The Trump Administration wants to impose a 100 percent tax on imports of French goods, including some that were spared from the 25 percent tariffs imposed over disputed EU aircraft subsidies. The move would affect around $2.4 billion worth of goods like wine, champagne, luxury handbags, and cosmetics.

According to a report from the Office of the US Trade Representative, officials allege that France's Digital Services Tax "discriminates against U.S. companies, is inconsistent with prevailing principles of international tax policy, and is unusually burdensome for affected U.S. companies."

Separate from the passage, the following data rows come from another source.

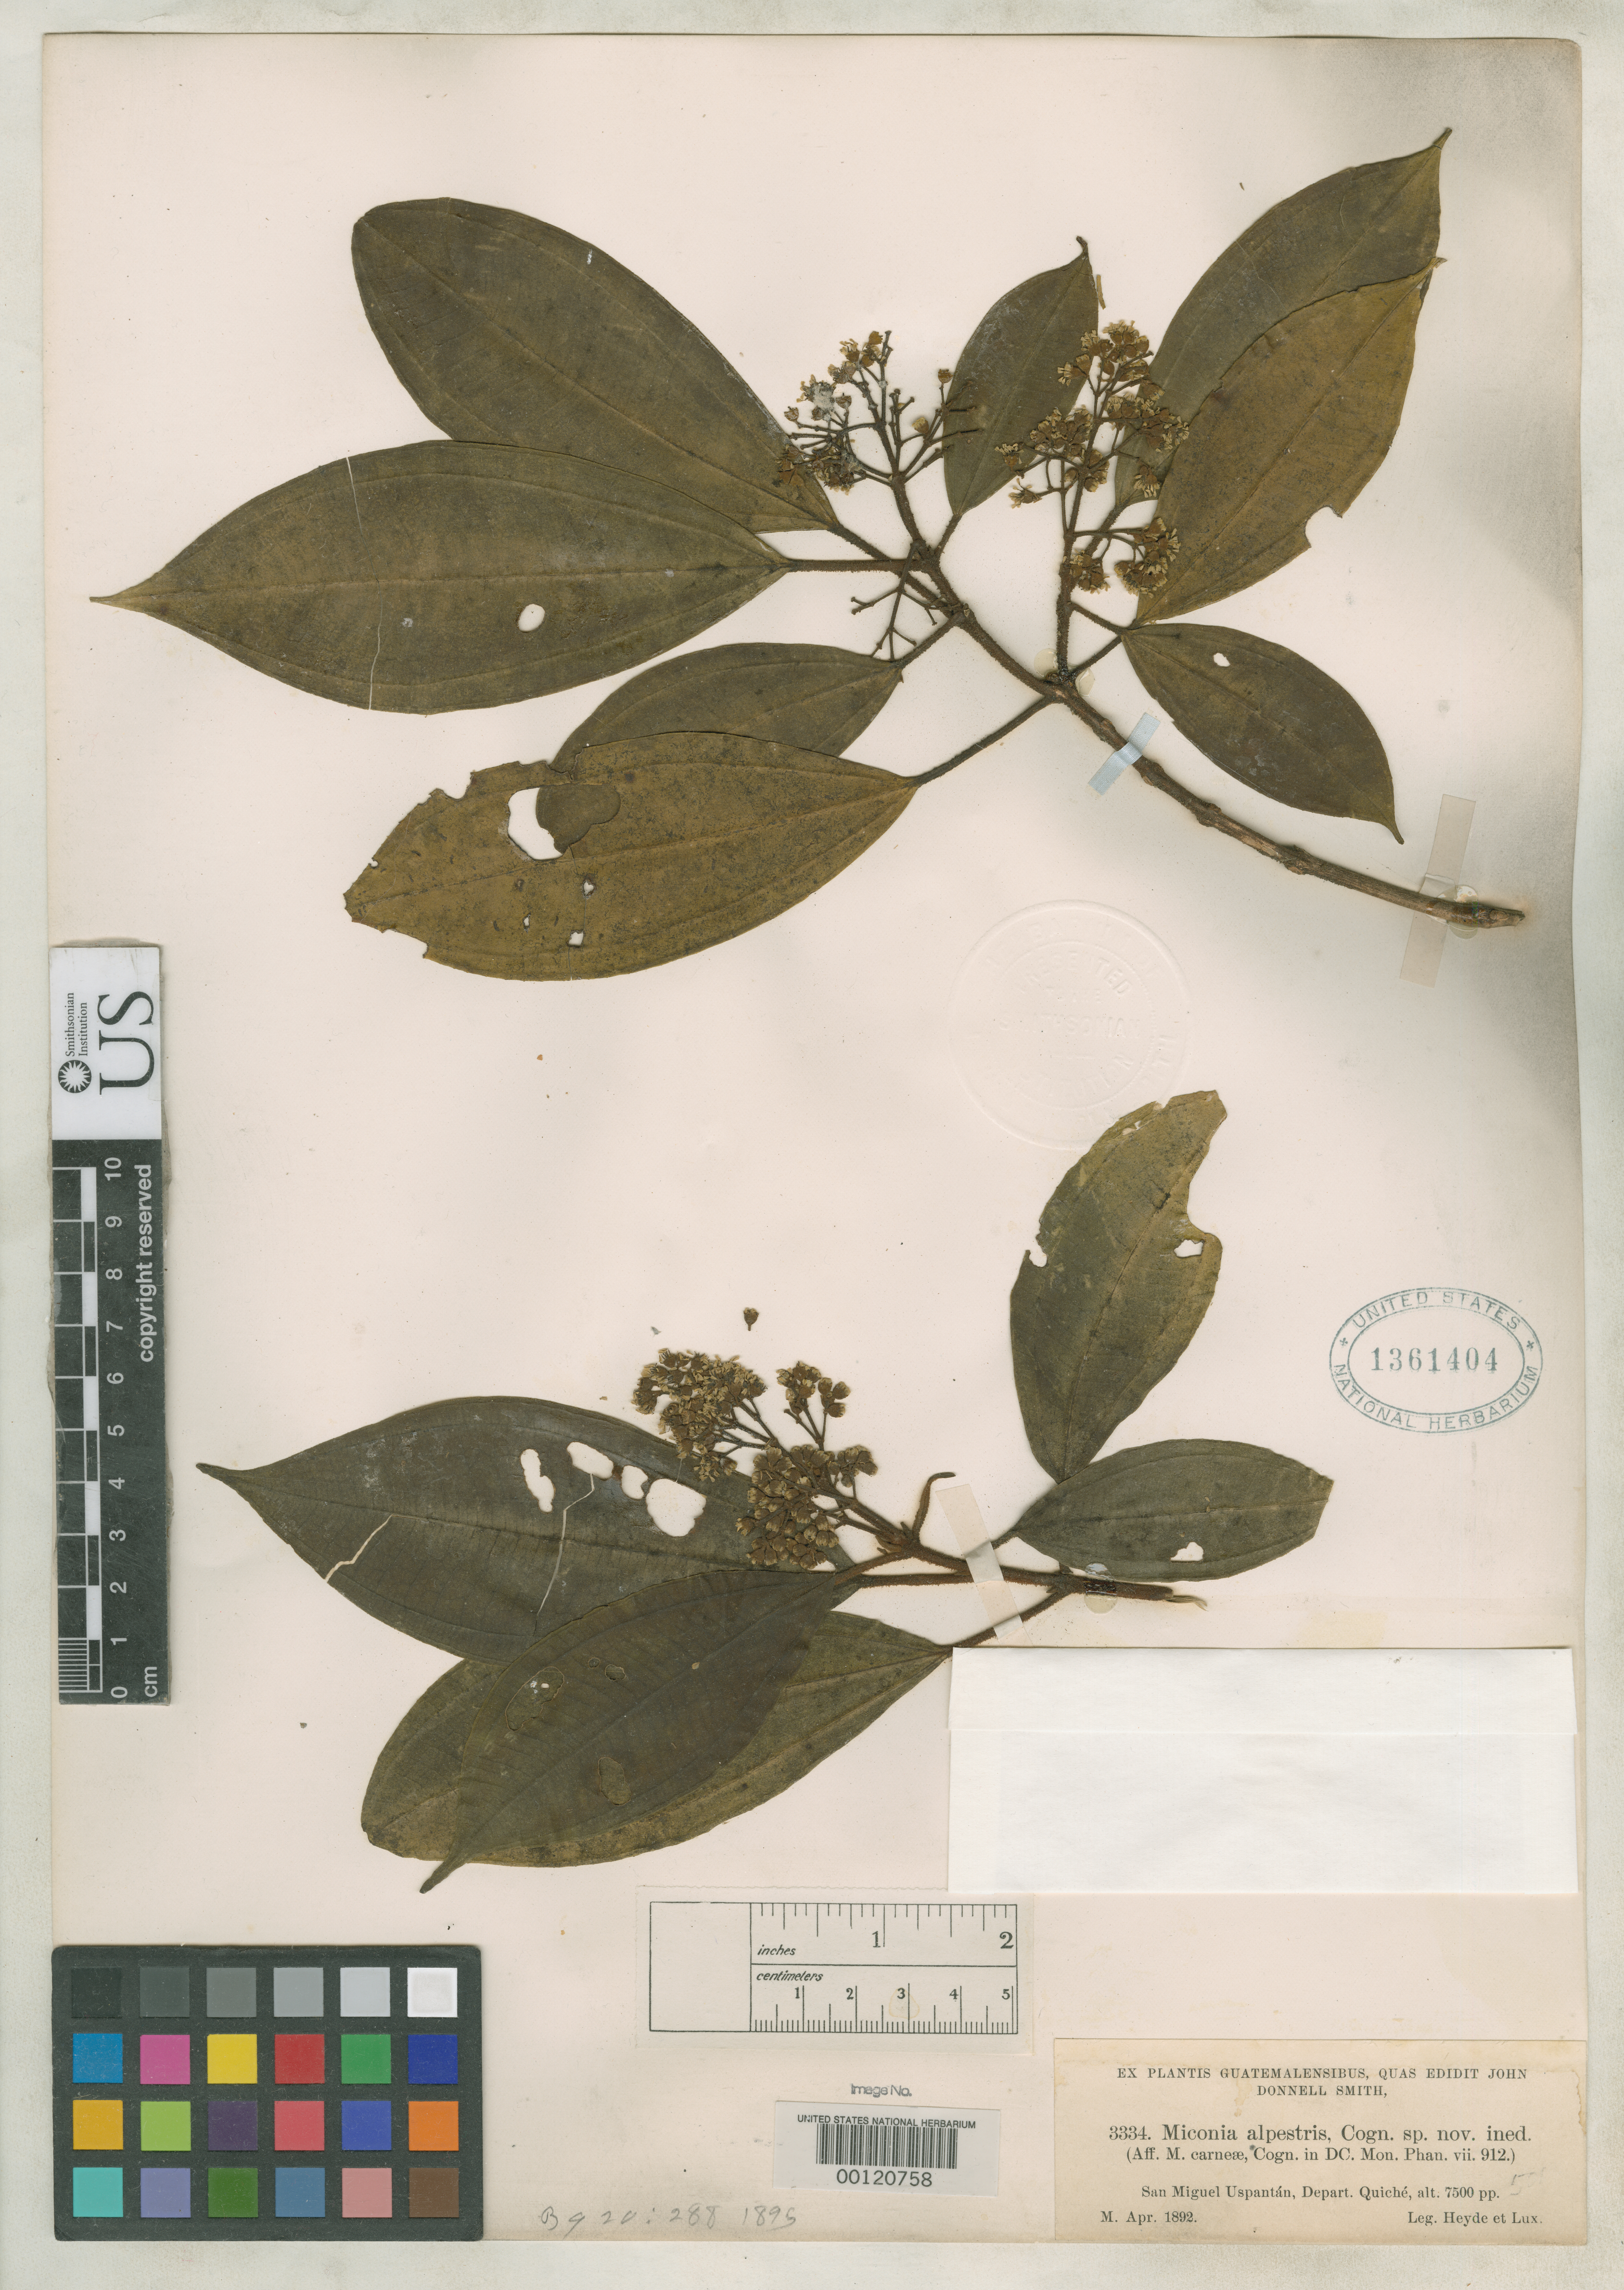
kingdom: Plantae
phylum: Tracheophyta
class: Magnoliopsida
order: Myrtales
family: Melastomataceae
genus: Miconia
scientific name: Miconia alpestris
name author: Cogn. ex Donn. Sm.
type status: Holotype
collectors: E. T. Heyde & E. Lux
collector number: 3334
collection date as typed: Apr 1892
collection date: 1892-04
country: Guatemala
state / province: El Quiché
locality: San Miguel Uspantán, Depart. Quiché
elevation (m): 2286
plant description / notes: No herbarium cited in protologue; this specimen ex John Donnell Smith herbarium is presumably the holotype of the name as validated by Donn. Sm.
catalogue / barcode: US 1361404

The USTR mentions Google, Amazon, Facebook and Apple as prime examples of American tech companies that will have to deal with the retroactive nature of France's new tax legislation that will come into effect on January 1 2020 and targets multinationals that generate €750 million ($831 million) in gross revenue globally and €25 million ($27.7 million) in the country.

US officials reportedly asked France to refrain from adopting the new legislation and called for an open discussion on the matter. One of the main issues they saw with the final bill that was signed on July 24 was that the Digital Services Tax would apply a 3 percent levy on gross revenue from providing "digital interface" services and "targeted advertising" services, as calculated through a specific formula that involves French turnover and worldwide turnover of the affected companies.

These terms best describe Google, Apple, Facebook, and Amazon, which were collectively referred to as "GAFA" by French finance minister Bruno Le Maire, as well as members of the French parliament. The official announcement of DST also describes it as the "GAFA Tax" and explains that its purpose is mainly to "catch contributions of companies who get a significant part of their value from the participation of French located web users."

Senators Charles Grassley (Republican) and Ron Wyden (Democrat) said in a joint statement that the French DST is "unreasonable, protectionist, and discriminatory." However, French officials seem hell-bent on taxing big tech companies, at least until new rules will be set by the OECD that would prevent them from using low-tax locations to optimise worldwide profits.

The US trade agency says it will be seeking public comments through mid-January on the newly-proposed 100 percent tariff on French goods. There's no indication for when these new levies will come into effect, but the USTR report mentions plans to introduce similar measures against digital services taxes adopted in Austria, Turkey, and Italy.

US trade representative Robert Lighthizer noted the decision "sends a clear signal that the United States will take action against digital tax regimes that discriminate or otherwise impose undue burdens on U.S. companies."

French finance minister Bruno Le Maire said in a statement the new US tariff is "unacceptable" and could be met with a "strong response" from the EU. During an interview with Radio Classique, he explained "this is not the sort of behavior we expect from the United States toward one of its main allies, France, and toward Europe in general."

On a more positive note, OECD negotiations to reach a common ground on how to tax multinational corporations are said to be going well. The organization is seeking approval from the G20 countries by the end of January 2020, so that it can finalize the new rules before more countries decide to craft their own stop-gap measures.